# Free Jagd terrier xsd pups.



## ga-jadgterrier (Dec 21, 2010)

Wasnt planning on any pups, my jagd female was in heat,so i put her in my heat pen but she is an escape artist.Actually found her 2 days later at my buddys farm with his male kimmer cur. Got 6 total  3 red 3 black. Just come get em.Will be ready around  first week in jan.They are FREE,so please dont be asking dozens of ???'s..thanks  steve..  im in SouthWest Ga, 1 hr south of Columbus..


----------



## PuppyLove (Dec 22, 2010)

Do you have any pics? What day were they born?


----------



## JWT (Dec 22, 2010)

Pics please very interested!! Ill be headed to ft gaines after firstof yr


----------



## ga-jadgterrier (Dec 22, 2010)

Will try to get some on here by wknd.. not home during daylight hours, gotta work to much..  Puppylove if thats really u in ur avatar, u can have all of them, i will even deliever...


----------



## PuppyLove (Dec 23, 2010)

LOL yes that's really me but I just need one puppy  I'm lookin' around atm, but I wouldn't be able to pick one up till about Feb 5th. Lookin' for a black female puppy  And be careful, a drive to Charleston would be quite a long one indeed


----------



## Jester896 (Dec 23, 2010)

some things are absolutely worth the wait


----------



## magnumman357 (Dec 23, 2010)

to bad the Kemmers are a full size dog i am looking for a small jagd cross, down here you can use dogs during small game as long as they are under 18" at the shoulder. Will have to try and get jknight to sell me one of his cat/jack/jagd mixes.


----------



## ga-jadgterrier (Dec 23, 2010)

magnumman357 said:


> Damm to bad the Kemmers are a full size dog i am looking for a small jagd cross, down here you can use dogs during small game as long as they are under 18" at the shoulder. Will have to try and get jknight to sell me one of his cat/jack/jagd mixes.

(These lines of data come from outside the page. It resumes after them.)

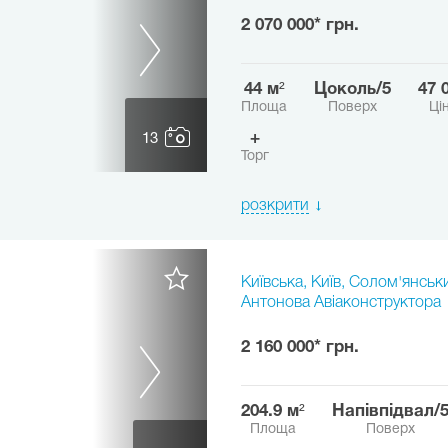
2 070 000* грн.
44 м²
цоколь/5
47
Площа
Поверх
Ці
+
13
Торг
розкрити
Київська, Київ, Солом'янськ
Антонова Авіаконструктора
2 160 000* грн.
204.9 м²
напівпідвал/
Площа
Поверх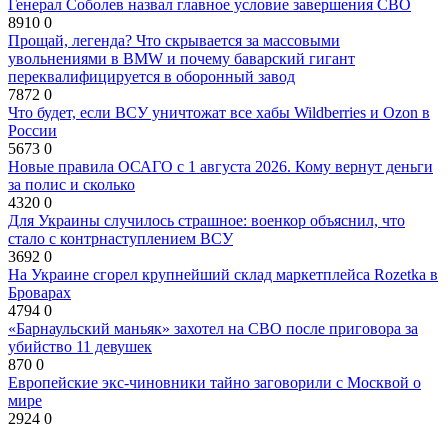
Генерал Соболев назвал главное условие завершения СВО
8910
0
Прощай, легенда? Что скрывается за массовыми
увольнениями в BMW и почему баварский гигант
переквалифицируется в оборонный завод
7872
0
Что будет, если ВСУ уничтожат все хабы Wildberries и Ozon в
России
5673
0
Новые правила ОСАГО с 1 августа 2026. Кому вернут деньги
за полис и сколько
4320
0
Для Украины случилось страшное: военкор объяснил, что
стало с контрнаступлением ВСУ
3692
0
На Украине сгорел крупнейший склад маркетплейса Rozetka в
Броварах
4794
0
«Барнаульский маньяк» захотел на СВО после приговора за
убийство 11 девушек
870
0
Европейские экс-чиновники тайно заговорили с Москвой о
мире
2924
0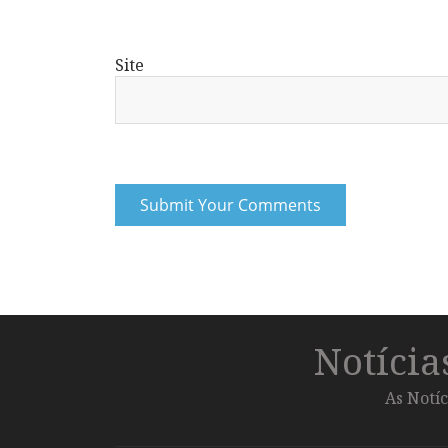
Site
Notíci
As Notíc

They not gonna be that big, maybe 16-17 in. female jagd is only 13in and male  is around 19-20.


----------



## PuppyLove (Dec 28, 2010)

pics?  And what is their d.o.b.?


----------



## terry j (Dec 31, 2010)

Do you still have the pups and if what is phone number


----------



## roperdoc (Dec 31, 2010)

Better post that gal some pictures and answer her! Not scared are you?


----------



## ga-jadgterrier (Jan 1, 2011)

I got the pics, but cant post them on my work pc. I am wrkng today,will post them tonight. Sorry its taken so long,been very busy.  their  dob  is 11/25/2010..


----------



## PuppyLove (Jan 1, 2011)

Alas, I've now found me a kemmer cur pup in Louisiana. Sending in my deposit for her today. I'm a sucker for the kemmers.


----------



## Jester896 (Jan 1, 2011)

*Rut Row*

hope ur not too late...i see a black one


----------



## terry j (Jan 3, 2011)

My buddy is looking for that type of dog if u still have them


----------



## ga-jadgterrier (Jan 4, 2011)

I still have all 6 pups..   my buddy who owns the male kemmer also has pups 2 wks older than mine.. they  are 3/4 kemmer  1/4 fiest, hes got 5 left.. FREE as well.  ALL first come first serve. Ive had lots of ppl say they wanted them. So where ya at???


----------



## Hawg Daddy (Jan 4, 2011)

I PM'd you to see how far you are from Live Oak if it's not too far I want a pair.


----------



## Hawg Daddy (Jan 4, 2011)

are you closed to plains ?


----------



## shawnkayden2006 (Jan 4, 2011)

cute puppies.


----------



## terry j (Jan 5, 2011)

We leave in dearing ga its near augusta. Where r u located at.


----------



## izzyhuntin (Jan 6, 2011)

If you still have them very interested in two we will be around this weekend can you pm me a number to get directions.


----------



## ga-jadgterrier (Jan 7, 2011)

Ok ppl where u at??  about what i figured.. Had all these ppl wanting one around 20 to be exact but when its time to come get em,they dont want em...


----------



## hogsanddogs (Jan 7, 2011)

I called and left a message but still haven't gotten a call back


----------



## ga-jadgterrier (Jan 8, 2011)

call me back. or send me ur # in  a pm. i did have one call,but they didnt leave a call back #...


----------



## Hawg Daddy (Jan 8, 2011)

I've PM'd you trying to get your # I have some family hunting in plains if you will get back with me I could get him to pick me up a pair.


----------



## terry j (Jan 9, 2011)

My number 706-699-8126 call me anytime I would like to come get a couple of them


----------



## wclawrence (Jan 10, 2011)

terry j wants you to call him


----------



## roperdoc (Jan 10, 2011)

Hurry up, He'll be gone to Louisiana with Puppy Love!


----------



## knuckle deep (Jan 13, 2011)

*pups*

checking to see if you still have any pups left?


----------



## HawgJawl (Jan 14, 2011)

If you or your buddy with the 3/4 Kemmers have any pups left, please let me know.  I'm interested in one.  Thanks.


----------